• [PROBLEM REQUIREMENTS]:
Reproduce word for word the lines of the material below, starting at the line containing "Inscrivez-vous à notre newsletter" and ending at the line containing "ΔΙΑΒΆΣΤΕ ΠΕΡΙΣΣΌΤΕΡΑ", and omit the pictures.

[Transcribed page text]
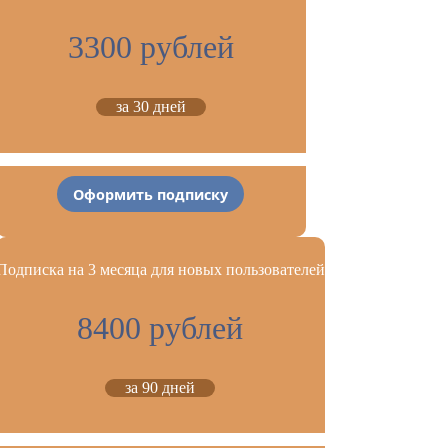
3300 рублей
за 30 дней
Оформить подписку
Подписка на 3 месяца для новых пользователей
8400 рублей
за 90 дней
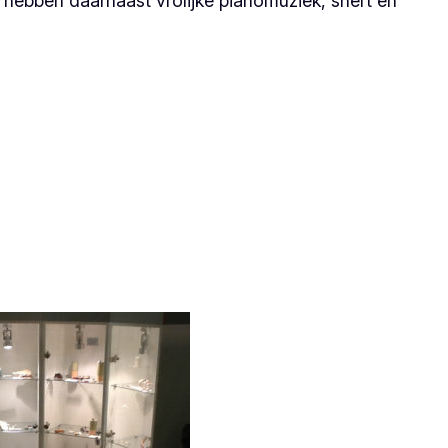
 hebben daarnaast vrolijke pianomuziek, snert en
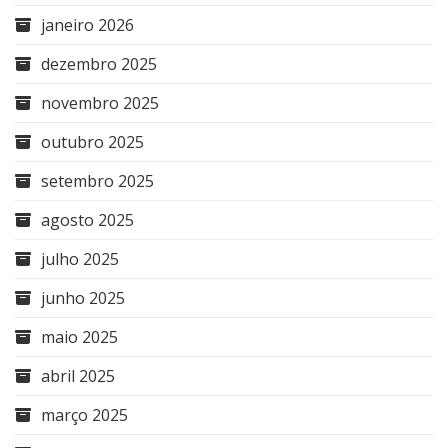
janeiro 2026
dezembro 2025
novembro 2025
outubro 2025
setembro 2025
agosto 2025
julho 2025
junho 2025
maio 2025
abril 2025
março 2025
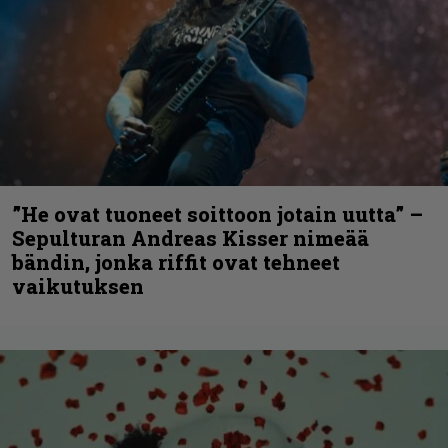
”He ovat tuoneet soittoon jotain uutta” –
Sepulturan Andreas Kisser nimeää
bändin, jonka riffit ovat tehneet
vaikutuksen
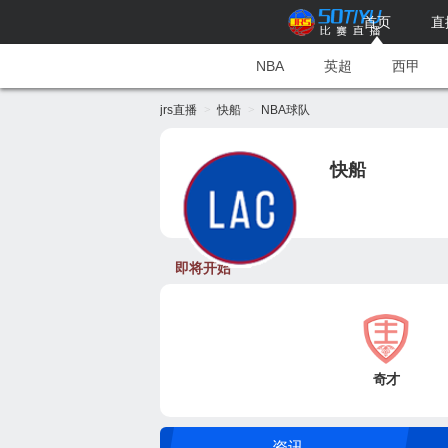
首页
直
NBA
英超
西甲
jrs直播
快船
NBA球队
快船
即将开始
奇才
资讯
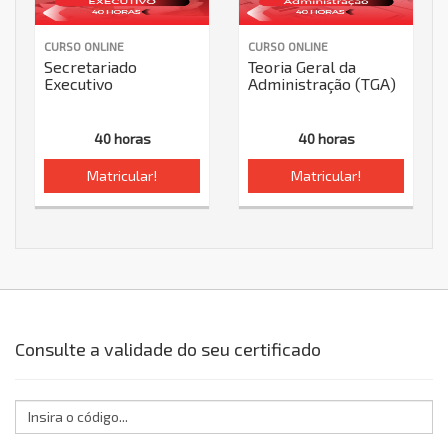
CURSO ONLINE
CURSO ONLINE
Secretariado
Teoria Geral da
Executivo
Administração (TGA)
40 horas
40 horas
Matricular!
Matricular!
Consulte a validade do seu certificado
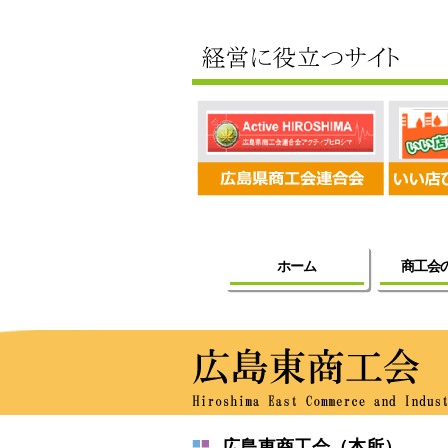
ホーム
商工会
広島東商工会（本所）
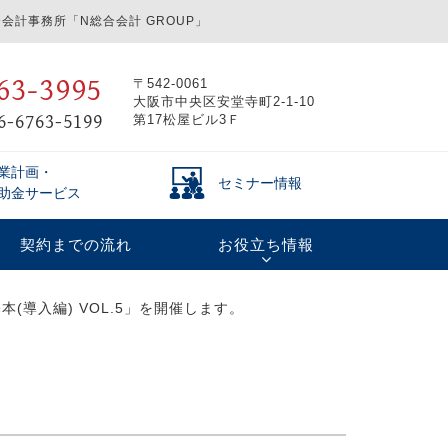
会計事務所「N総合会計 GROUP」
63-3995
〒542-0061
大阪市中央区安堂寺町2-1-10
6-6763-5199
第17松屋ビル3Ｆ
業計画・
セミナー情報
助金サービス
契約までの流れ
お役立ち情報
(導入編) VOL.5」を開催します。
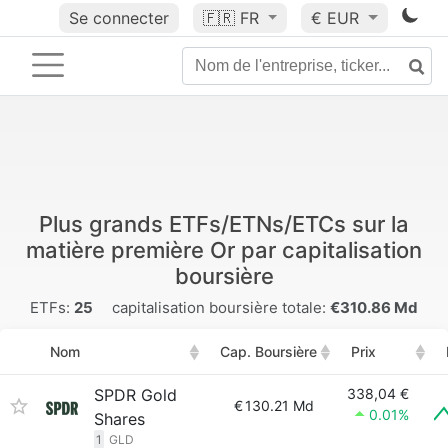
Se connecter
🇫🇷
FR
€ EUR
Plus grands ETFs/ETNs/ETCs sur la
matière première Or par capitalisation
boursière
ETFs:
25
capitalisation boursière totale:
€310.86 Md
Nom
Cap. Boursière
Prix
SPDR Gold
338,04 €
€
130.21 Md
0.01%
Shares
1
GLD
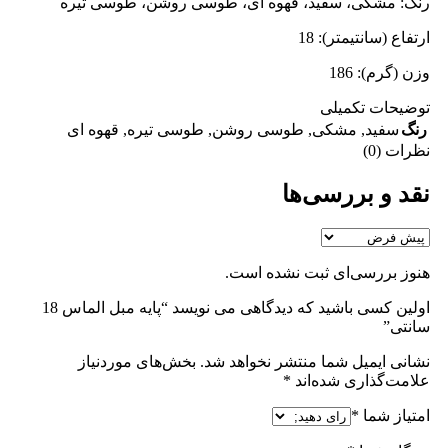
رنگ: مشکی، سفید، قهوه ای، طوسی روشن، طوسی تیره
ارتفاع (سانتیمتر): 18
وزن (گرم): 186
توضیحات تکمیلی
رنگ
سفید
,
مشکی
,
طوسی روشن
,
طوسی تیره
,
قهوه ای
نظرات (0)
نقد و بررسی‌ها
هنوز بررسی‌ای ثبت نشده است.
اولین کسی باشید که دیدگاهی می نویسد “پایه مبل الماس 18
سانتی”
نشانی ایمیل شما منتشر نخواهد شد.
بخش‌های موردنیاز
علامت‌گذاری شده‌اند
*
امتیاز شما
*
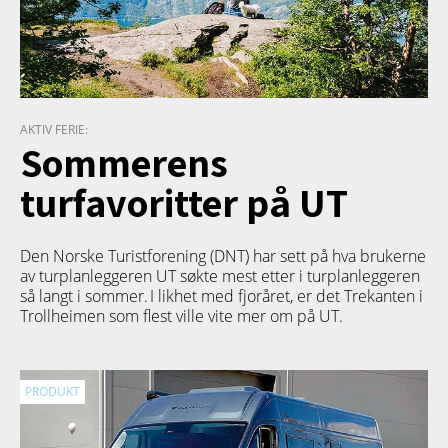
AKTIV FERIE:
Sommerens
turfavoritter på UT
Den Norske Turistforening (DNT) har sett på hva brukerne
av turplanleggeren
UT
søkte mest etter i turplanleggeren
så langt i sommer. I likhet med fjoråret, er det Trekanten i
Trollheimen som flest ville vite mer om på UT.
PRODUKT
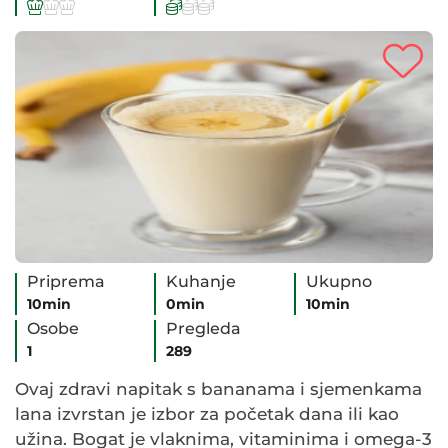






Priprema
Kuhanje
Ukupno
10min
0min
10min
Osobe
Pregleda
1
289
Ovaj zdravi napitak s bananama i sjemenkama
lana izvrstan je izbor za početak dana ili kao
užina. Bogat je vlaknima, vitaminima i omega-3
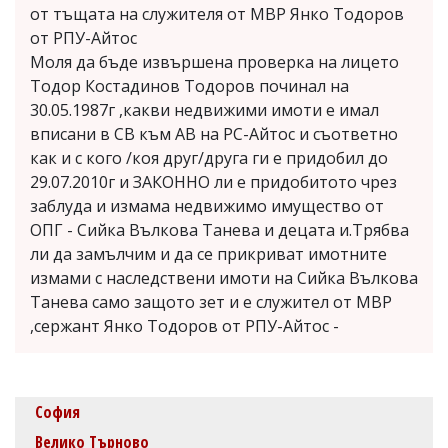
от тъщата на служителя от МВР Янко Тодоров
от РПУ-Айтос
Моля да бъде извършена проверка на лицето
Тодор Костадинов Тодоров починал на
30.05.1987г ,какви недвижими имоти е имал
вписани в СВ към АВ на РС-Айтос и съответно
как и с кого /коя друг/друга ги е придобил до
29.07.2010г и ЗАКОННО ли е придобитото чрез
заблуда и измама недвижимо имущество от
ОПГ - Сийка Вълкова Танева и децата и.Трябва
ли да замълчим и да се прикриват имотните
измами с наследствени имоти на Сийка Вълкова
Танева само защото зет и е служител от МВР
,сержант Янко Тодоров от РПУ-Айтос -
София
Велико Търново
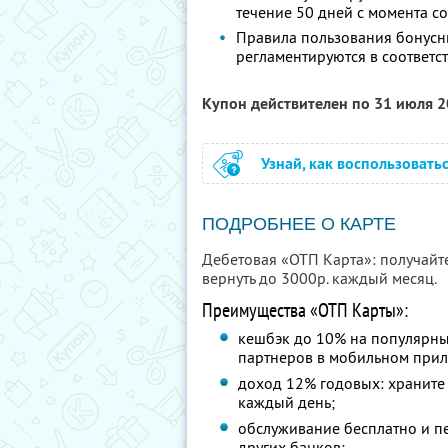
течение 50 дней с момента 
Правила пользования бонусн
регламентируются в соответс
Купон действителен по 31 июля 
Узнай, как воспользовать
ПОДРОБНЕЕ О КАРТЕ
Дебетовая «ОТП Карта»: получайт
вернуть до 3000р. каждый месяц.
Преимущества «ОТП Карты»:
кешбэк до 10% на популярны
партнеров в мобильном при
доход 12% годовых: храните 
каждый день;
обслуживание бесплатно и п
других банков;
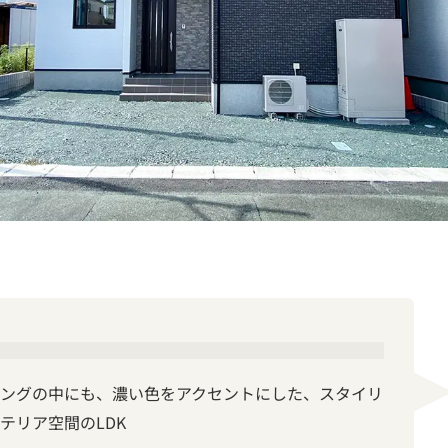
ングの中にも、濃い色をアクセントにした、スタイリ
テリア空間のLDK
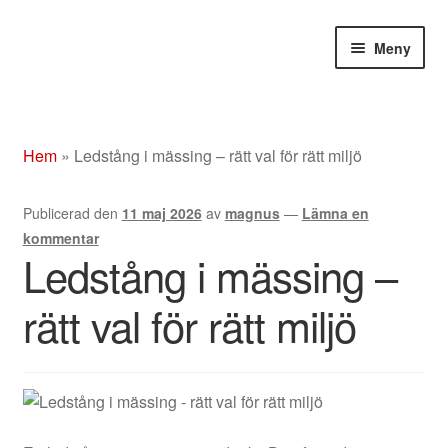
Hoppa
Hoppa
Meny
till
till
navigering
innehåll
Butik
Hem
»
Ledstång i mässing – rätt val för rätt miljö
Om
Publicerad den
11 maj 2026
av
magnus
—
Lämna en
Beslag rostfritt/mässing/svart
kommentar
Ledstång i mässing –
Entrétak
rätt val för rätt miljö
Glasdörrar
Kompletta ledstänger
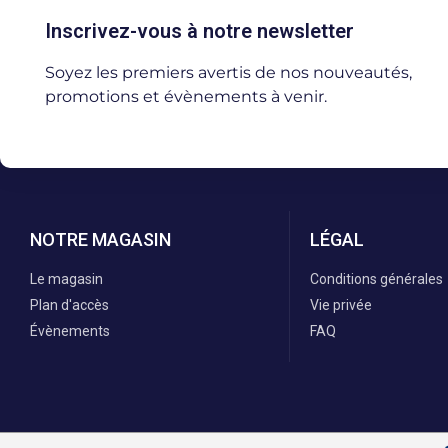
Inscrivez-vous à notre newsletter
Soyez les premiers avertis de nos nouveautés,
promotions et évènements à venir.
NOTRE MAGASIN
LÉGAL
Le magasin
Conditions générales
Plan d'accès
Vie privée
Évènements
FAQ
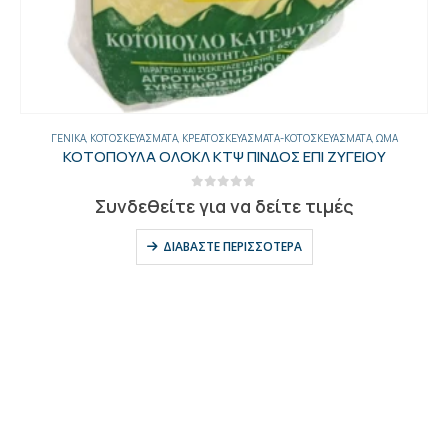
,
ΨΗΜΈΝΑ-ΠΑΝΈ
ΓΕΝΙΚΑ
,
ΚΟΤΟΣΚΕΥΆΣΜΑΤΑ
,
ΚΡΕΑΤΟΣΚΕΥΆΣΜΑΤΑ-ΚΟΤΟΣΚΕΥΆΣΜΑΤΑ
,
ΩΜΆ
ΚΟΤΟΠΟΥΛΑ ΟΛΟΚΛ ΚΤΨ ΠΙΝΔΟΣ ΕΠΙ ΖΥΓΕΙΟΥ
0
out of 5
Συνδεθείτε για να δείτε τιμές
ΔΙΑΒΆΣΤΕ ΠΕΡΙΣΣΌΤΕΡΑ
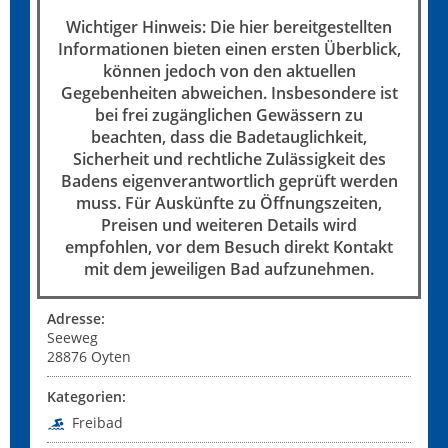
Wichtiger Hinweis: Die hier bereitgestellten
Informationen bieten einen ersten Überblick,
können jedoch von den aktuellen
Gegebenheiten abweichen. Insbesondere ist
bei frei zugänglichen Gewässern zu
beachten, dass die Badetauglichkeit,
Sicherheit und rechtliche Zulässigkeit des
Badens eigenverantwortlich geprüft werden
muss. Für Auskünfte zu Öffnungszeiten,
Preisen und weiteren Details wird
empfohlen, vor dem Besuch direkt Kontakt
mit dem jeweiligen Bad aufzunehmen.
Adresse:
Seeweg
28876
Oyten
Kategorien:
Freibad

• [SOLUTION FOR THIS TASK]:
Inscrivez-vous à notre newsletter
Soyez les premiers avertis de nos nouveautés,
promotions et évènements à venir.
NOTRE MAGASIN
LÉGAL
Le magasin
Conditions générales
Plan d'accès
Vie privée
Évènements
FAQ
,
ΨΗΜΈΝΑ-ΠΑΝΈ
ΓΕΝΙΚΑ
,
ΚΟΤΟΣΚΕΥΆΣΜΑΤΑ
,
ΚΡΕΑΤΟΣΚΕΥΆΣΜΑΤΑ-ΚΟΤΟΣΚΕΥΆΣΜΑΤΑ
,
ΩΜΆ
ΚΟΤΟΠΟΥΛΑ ΟΛΟΚΛ ΚΤΨ ΠΙΝΔΟΣ ΕΠΙ ΖΥΓΕΙΟΥ
0
out of 5
Συνδεθείτε για να δείτε τιμές
ΔΙΑΒΆΣΤΕ ΠΕΡΙΣΣΌΤΕΡΑ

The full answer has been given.